A monthly column written exclusively for Beef Central by North American beef industry commentator, Steve Kay, publisher of US Cattle Buyers’ Weekly
THAT I write this column in California and transmit it electronically to Beef Central, which then places it on its unique website for its subscribers to read, speaks volumes about the latest chapter in the history of information.
Whether we like it or not, we are all part of the global electronic network and also part of a social media phenomenon that has transformed communication and the way people express their opinions and demands.
The beef industries in Australia and North America were slow to embrace social media but have now done so whole-heartedly, be it through Facebook, Twitter, YouTube and other outlets.
At least in the US, the transformation of the industry’s public relations profile has been remarkable. From almost literally hiding in a cave hoping no pesky journalist would ask for information or an interview, industry leaders and grassroots producers now clamor to get on social media and explain how the industry works.
Only recently, though, has the industry – at least in North America – began to capitalise on the great story it has to tell. At the production level, themes include ranching families, some fifth or sixth-generation, battling the elements and caring for their animals.
Or the way feedlots use sophisticated technologies to provide highly nutritious diets for their cattle. Even National Geographic magazine last year paid a tribute to the exacting science of cattle feeding. Articles like this help counteract the absurd notion that beef production is “factory farming.”
Telling the beef story takes other forms as well. For example, the North American Meat Institute has produced eight videos in its Meat MythCrushers series that it promotes through social media outlets. The videos include everything from livestock practices to environmental and antibiotic myths.
The National Cattlemen’s Beef Association extensively features beef producers in social media stories, as does the Cattlemen’s Beef Board, the industry’s research and promotion body.
Just as important is the independent contribution made by hundreds of people engaged with the beef industry, scattered from coast to coast. One such person is Susan Strassburger, president of a long-established family meat purveyor in New York City.
Susan is well-known as that’s city most passionate cheerleader for meat. It’s little wonder her hash tag is suzysirloin. Then there are US cattle ranchers who spontaneously use social media to counter the falsehoods that fly around that same media.
Underpinning the telling of beef’s story must however also include meeting consumers’ needs. The vast majority of consumers want a safe, nutritious, quality product at an affordable price, i.e., value for money. But a growing number also want to know where their beef comes from and be able to trace its origin back to the farm or ranch.
The US industry has done a poor job in addressing this desire. Packers and retailers continue to sell mostly commodity beef, with just a few brands, and virtually no one is satisfying the desire for traceback.
Upper Iowa Beef program offers a vision for the future
Satisfying that desire is easier said than done. But a visionary group of farmers in Iowa is doing just that. A new niche beef processor in a small town called Lime Springs started operations February 23 with a program that offers a vision of the future for merchandising beef in the US
Upper Iowa Beef (click here to view website) will start selling its beef under two brands to retailers and steakhouses in Wisconsin, Minnesota, Iowa and Missouri.
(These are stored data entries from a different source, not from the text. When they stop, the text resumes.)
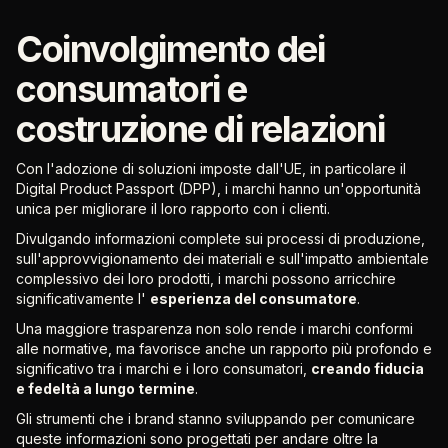
Coinvolgimento dei
consumatori e
costruzione di relazioni
Con l'adozione di soluzioni imposte dall'UE, in particolare il
Digital Product Passport (DPP), i marchi hanno un'opportunità
unica per migliorare il loro rapporto con i clienti.
Divulgando informazioni complete sui processi di produzione,
sull'approvvigionamento dei materiali e sull'impatto ambientale
complessivo dei loro prodotti, i marchi possono arricchire
significativamente l'
esperienza del consumatore
.
Una maggiore trasparenza non solo rende i marchi conformi
alle normative, ma favorisce anche un rapporto più profondo e
significativo tra i marchi e i loro consumatori,
creando fiducia
e fedeltà a lungo termine
.
Gli strumenti che i brand stanno sviluppando per comunicare
queste informazioni sono progettati per andare oltre la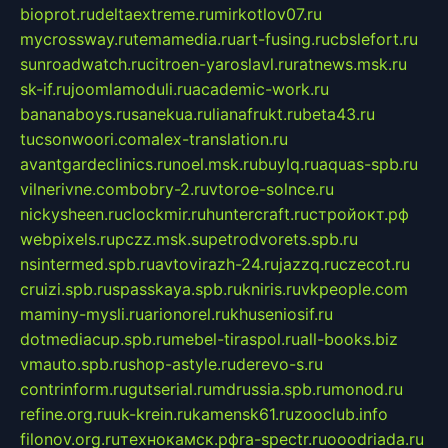
bioprot.ru
deltaextreme.ru
mirkotlov07.ru
mycrossway.ru
temamedia.ru
art-fusing.ru
cbslefort.ru
sunroadwatch.ru
citroen-yaroslavl.ru
ratnews.msk.ru
sk-if.ru
joomlamoduli.ru
academic-work.ru
bananaboys.ru
sanekua.ru
lianafrukt.ru
beta43.ru
tucsonwoori.com
alex-translation.ru
avantgardeclinics.ru
noel.msk.ru
buylq.ru
aquas-spb.ru
vilnerivne.com
bobry-2.ru
vtoroe-solnce.ru
nickysheen.ru
clockmir.ru
huntercraft.ru
стройокт.рф
webpixels.ru
pczz.msk.su
petrodvorets.spb.ru
nsintermed.spb.ru
avtovirazh-24.ru
jazzq.ru
czecot.ru
cruizi.spb.ru
spasskaya.spb.ru
kniris.ru
vkpeople.com
maminy-mysli.ru
arionorel.ru
khuseniosif.ru
dotmediacup.spb.ru
mebel-tiraspol.ru
all-books.biz
vmauto.spb.ru
shop-astyle.ru
derevo-s.ru
contrinform.ru
gutserial.ru
mdrussia.spb.ru
monod.ru
refine.org.ru
uk-krein.ru
kamensk61.ru
zooclub.info
filonov.org.ru
технокамск.рф
ra-spectr.ru
ooodriada.ru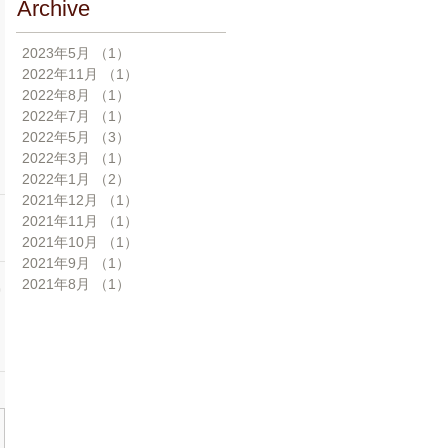
Archive
2023年5月
（1）
1件の記事
2022年11月
（1）
1件の記事
2022年8月
（1）
1件の記事
2022年7月
（1）
1件の記事
2022年5月
（3）
3件の記事
2022年3月
（1）
1件の記事
2022年1月
（2）
2件の記事
2021年12月
（1）
1件の記事
2021年11月
（1）
1件の記事
2021年10月
（1）
1件の記事
2021年9月
（1）
1件の記事
2021年8月
（1）
1件の記事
Customers who buy or order the beef will be able to use their smart phones to scan a QR (Quick Response) code on the retail package or at a restaurant and find out about the beef’s origins. Upper Iowa Beef believes its products will be the only beef in the US to have a QR code on them to allow traceability back to the farm.
The start-up comes after parent company LimeSprings Beef was incorporated in 2012. Its owners include 30 local Iowa farmers, about 12 of whom raise cattle. The company built a 10,000sq m plant (design illustration below), which will be able to process 112 head per day. The company intends to purchase all its cattle within a 160km radius of the plant.
The US beef industry is full of little acorns that grew into mighty oaks. There are those who started with five cows or one feedlot and gradually grew into some of the industry’s largest operators.
That Upper Iowa Beef is Iowa-based reminds me of how a few individuals with a grand vision began a packing plant in a corn field in Iowa in 1960 and turned the fledgling company into the world’s largest processor of fed beef.
That company was Iowa Beef Packers, later to become IBP and then part of poultry giant Tyson Foods.
I have no idea if little acorn Upper Iowa Beef will become the next IBP. But I love the fact that instead of blaming packers for perceived ills, local farmers decided to invest their own money in a vision of the future.